Technology has had a significant impact on all our lives, relentlessly accelerating the flow of information and (often banal) communication. In the midst of all the data and apps are we, with all our human traits and ambitions, trying our best to make sense of it all in the context of our personal and working lives. As an individual, professional and businessman (each roles of sorts that involve different modalities) I can do more, with less, than ever before. In all those roles, however, I am also conscious of the struggle to keep pace with the expectations of others to whom I am now expected to respond immediately.

Popular fascination with AI and robotics, exemplified by the unprecedented success of the Channel 4 series ‘Humans’, has led to dire warnings from some quarters that Lawyers’ days are numbered that are, I believe, equally fictional. Nonetheless, and though the dystopian future portrayed in ‘Humans’ may yet come about, AI has a much smaller part to play in legal services in at least the next 5-10 years than the doomsayers predict.

Naturally, as new tools emerge that reduce or bypass the risk of human error we should use them. Those who used to performed tasks that can be done by machine will learn new skills and find other work, as has been happening since the Industrial Revolution. My sense is that we need to focus on enhancing our service capabilities in areas that do not readily lend themselves to programmable decision-making.

So long as humans manage their personal lives and run businesses, own financial resources and direct decision-making in organisations, they will look to other humans to help them navigate their way through conflict, change and opportunity. Lawyers can and should provide ‘counsel’ in such a way that takes account not only of the facts and applicable law but also of the emotive situations in which clients, and others involved, find themselves. 

Service is not just something you do; it is also, and perhaps most importantly in terms of perceived performance and the likelihood of repeat business, an experience. Service experience is also much more than providing fancy meeting rooms and serving good coffee. A client has a right to expect a lawyer to get the law right; what makes the difference is how well-served the client feels throughout the engagement, regardless of the outcome. Understanding and managing expectations is, I believe, the key to trust; and trust is key to success in retaining and building client relationships.

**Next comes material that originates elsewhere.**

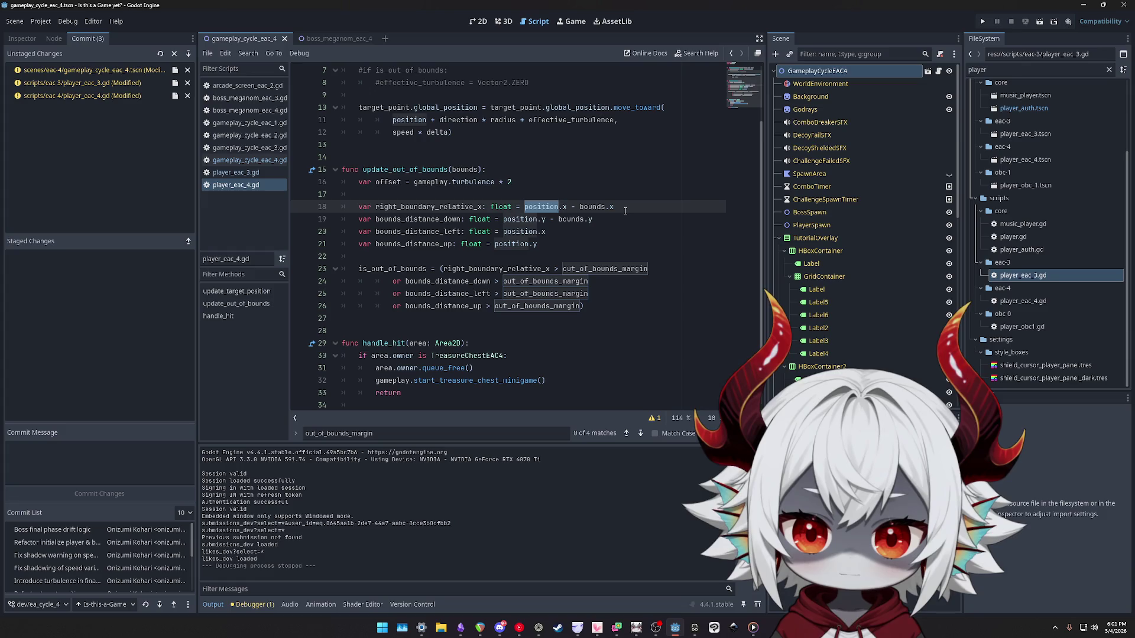
double_click(428, 207)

Another aspect of relationship that is of vital importance is that which we have with ourselves. We do well not to underestimate the pressures we place on ourselves, and are placed on us, to perform as professionals: to be ready at all times with the right answer; to deliver considered and properly articulated responses, usually in writing, to exacting deadlines; to be ‘always on’. To have a sustainable and successful career without losing touch with yourself along the way it is more essential than ever to become an expert in self-management.

The focus of my book is on learning about effectiveness in relationships on behalf of your business, for yourself and for the organization. This is the new field of advantage and one that offers longer-lasting success in business and quality in life. I believe that the capacities and life skills I am addressing are what are needed to make the practice of law sustainable and profitable. Given the rapid development of AI and its ability to handle work that would once have been done by secretaries, paralegals, and, before long, lawyers, surely it makes sense to focus on what sets us apart from computer intelligence.